When accidents happen, and a person may get hurt or become disabled due to no fault of their own, they hire an attorney to take the defendant to court in a civil lawsuit. In some cases, they may win a monetary judgment against the defendant, while others settle outside of court. These payouts can be in one lump sum or paid out over time, known as a structured settlement. Attorneys work with their clients and opposing counsel to get the best payment deal possible. While it may feel like a victory for their client, plaintiff attorneys must consider the repercussions of structured settlements if their client is close to retirement age.

What is a structured settlement?

Congress passed The Periodic Payment Settlement Act of 1982, which allowed for structured settlements in personal injury cases and was also intended to allow for a plaintiff to remain eligible for Social Security and Medicaid benefits. A structured settlement, also known as a periodic payment, is a financial payout released in installments rather than one lump sum. The plaintiff’s attorney negotiates for a structured settlement for their client that is paid by a defendant, an insurer, or a Qualified Settlement Fund (QSF).

The legally-binding agreement has the defendant, insurer, or QSF bound to make future payments to the plaintiff or plaintiff’s attorney by purchasing an annuity from a life insurance company. Structured settlements are secured by an insurance company that secured the annuity. These payments are usually tax-free payments but can be cashed into a factoring company. The agreement contains the details as to how and when the plaintiff will get paid as well as the payment amounts.

While many attorneys will argue that structured settlements are preferable over lump-sum payments, they can be problematic for clients who want to retire due to pay for long-term care, especially if the settlement agreement calls for the rest of the judgment to be released when the plaintiff turns 65 years old.

Structured Settlements and Medicaid

Clients who have structured settlements need to be aware that their monies may have to be used for long-term care rather than whatever use they prefer.

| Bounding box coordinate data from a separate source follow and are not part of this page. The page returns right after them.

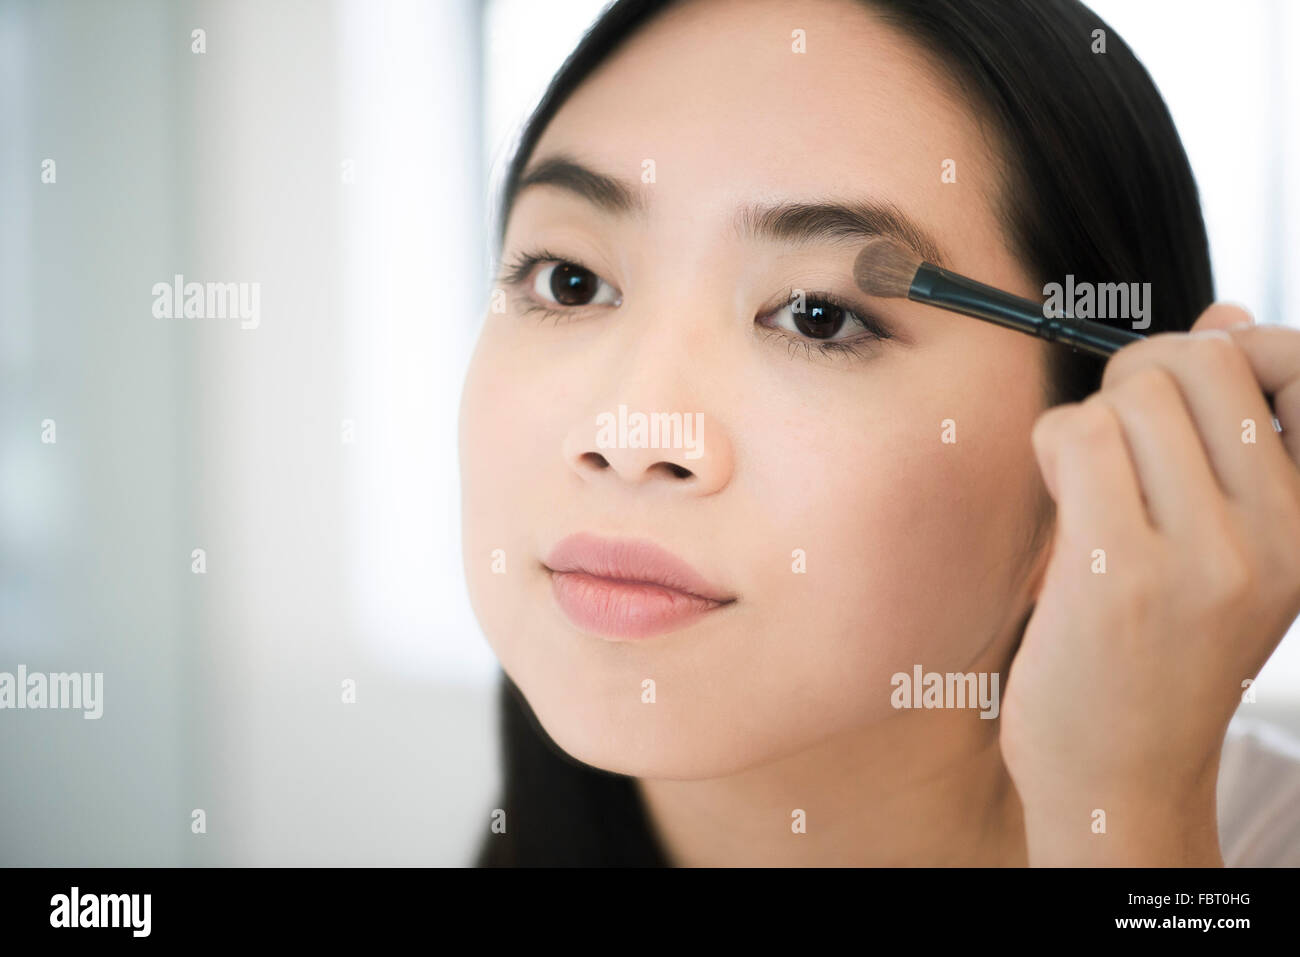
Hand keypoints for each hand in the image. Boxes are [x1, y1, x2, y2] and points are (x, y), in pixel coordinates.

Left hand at [1000, 304, 1299, 865]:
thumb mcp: (1233, 546)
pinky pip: (1078, 437)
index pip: (1292, 363)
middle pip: (1198, 361)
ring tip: (1089, 482)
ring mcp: (1203, 557)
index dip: (1225, 348)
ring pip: (1132, 395)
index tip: (1180, 391)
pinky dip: (1054, 449)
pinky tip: (1061, 498)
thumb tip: (1226, 318)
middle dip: (1141, 373)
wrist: (1122, 773)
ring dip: (1091, 421)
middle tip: (1118, 430)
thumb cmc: (1163, 649)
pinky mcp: (1120, 575)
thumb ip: (1234, 435)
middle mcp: (1277, 535)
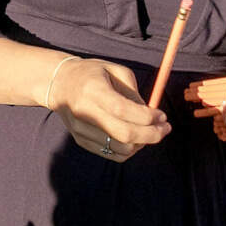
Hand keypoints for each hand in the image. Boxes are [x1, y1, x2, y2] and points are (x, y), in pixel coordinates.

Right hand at [45, 56, 170, 162]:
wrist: (60, 84)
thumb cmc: (93, 74)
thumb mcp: (115, 71)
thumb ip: (134, 94)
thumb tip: (152, 117)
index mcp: (92, 89)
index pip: (122, 110)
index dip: (147, 117)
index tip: (162, 116)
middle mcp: (83, 112)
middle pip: (123, 134)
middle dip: (151, 135)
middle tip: (164, 128)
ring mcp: (80, 129)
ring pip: (120, 149)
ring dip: (142, 143)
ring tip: (149, 132)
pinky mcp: (80, 140)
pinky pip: (112, 154)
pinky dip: (129, 150)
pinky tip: (135, 138)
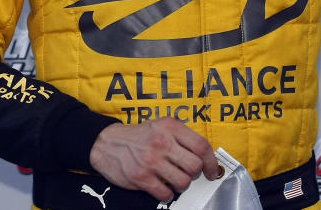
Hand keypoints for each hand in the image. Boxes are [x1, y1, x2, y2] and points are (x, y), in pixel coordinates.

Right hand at [89, 119, 219, 201]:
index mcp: (170, 127)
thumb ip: (181, 136)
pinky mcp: (141, 177)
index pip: (201, 145)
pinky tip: (163, 188)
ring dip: (182, 185)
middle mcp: (162, 142)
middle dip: (195, 174)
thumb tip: (204, 154)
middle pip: (194, 166)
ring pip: (183, 182)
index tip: (212, 170)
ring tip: (174, 180)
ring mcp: (151, 160)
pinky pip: (165, 194)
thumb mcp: (161, 126)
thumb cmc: (138, 136)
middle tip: (188, 173)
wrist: (108, 143)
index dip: (211, 161)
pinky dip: (167, 195)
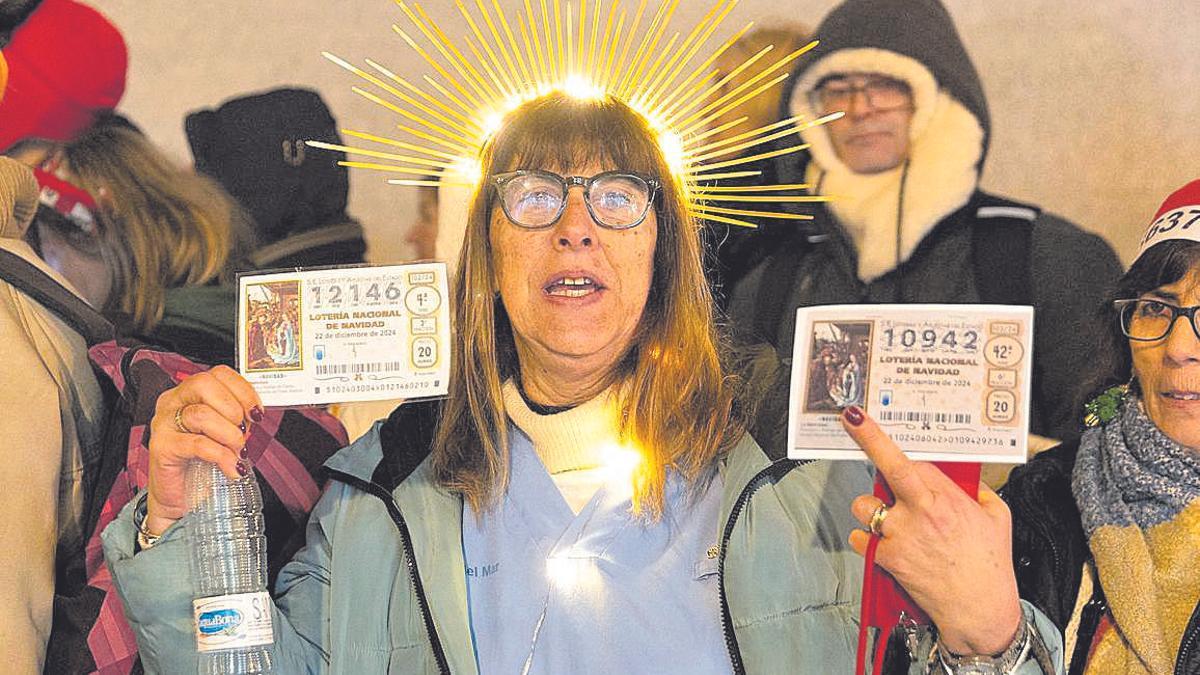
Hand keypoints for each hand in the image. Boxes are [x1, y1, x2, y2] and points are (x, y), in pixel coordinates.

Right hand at [145, 366, 261, 535]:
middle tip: (244, 432)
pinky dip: (221, 456)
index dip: (243, 390)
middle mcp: (173, 402)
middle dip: (233, 409)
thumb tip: (255, 413)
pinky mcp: (161, 447)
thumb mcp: (225, 433)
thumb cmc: (204, 463)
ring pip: (201, 414)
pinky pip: (197, 443)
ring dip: (229, 435)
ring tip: (237, 452)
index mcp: (189, 393)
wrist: (183, 498)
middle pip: (204, 384)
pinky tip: (231, 467)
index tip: (256, 413)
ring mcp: (163, 423)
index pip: (218, 374)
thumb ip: (237, 417)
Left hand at [841, 406, 1021, 655]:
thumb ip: (975, 491)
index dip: (882, 439)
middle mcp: (919, 512)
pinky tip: (884, 544)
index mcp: (945, 498)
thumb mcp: (997, 517)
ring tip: (889, 518)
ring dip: (871, 509)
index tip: (858, 418)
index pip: (910, 459)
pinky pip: (861, 539)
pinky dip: (868, 540)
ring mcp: (899, 535)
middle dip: (867, 445)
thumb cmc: (990, 564)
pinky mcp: (887, 559)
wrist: (980, 610)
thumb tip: (955, 475)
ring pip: (864, 506)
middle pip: (885, 471)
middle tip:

Medicaid and Supplemental Security Income are needs-based programs, so your client could be disqualified from being eligible if they receive a lump sum cash payout when they turn 65. Even structured settlement payments are considered income by the Federal government for determining government assistance purposes.

Attorneys may want to consider other financial mechanisms for their clients, such as having the payments or lump sum deposited into a Special (Supplemental) Needs Trust or a Supplemental Needs Trust for their clients. The Special Needs Trust would enable the monies to not be considered income for federal benefits purposes when they are trying to qualify for needs-based programs. Rather, the payouts can be used to cover day-to-day expenses. The Special Needs Trust can have limiting structures which may be unappealing long term so this option should be well vetted.

While obtaining a structured settlement for a client can be a victory to right wrongs, it can cause some problems. When they are negotiated to have a lump sum payout at age 65, or income payments at age 65, which are supposed to help the beneficiary in retirement, it actually forces all of those funds to be used to pay long-term care instead. Structured settlement agreements must be entered into cautiously.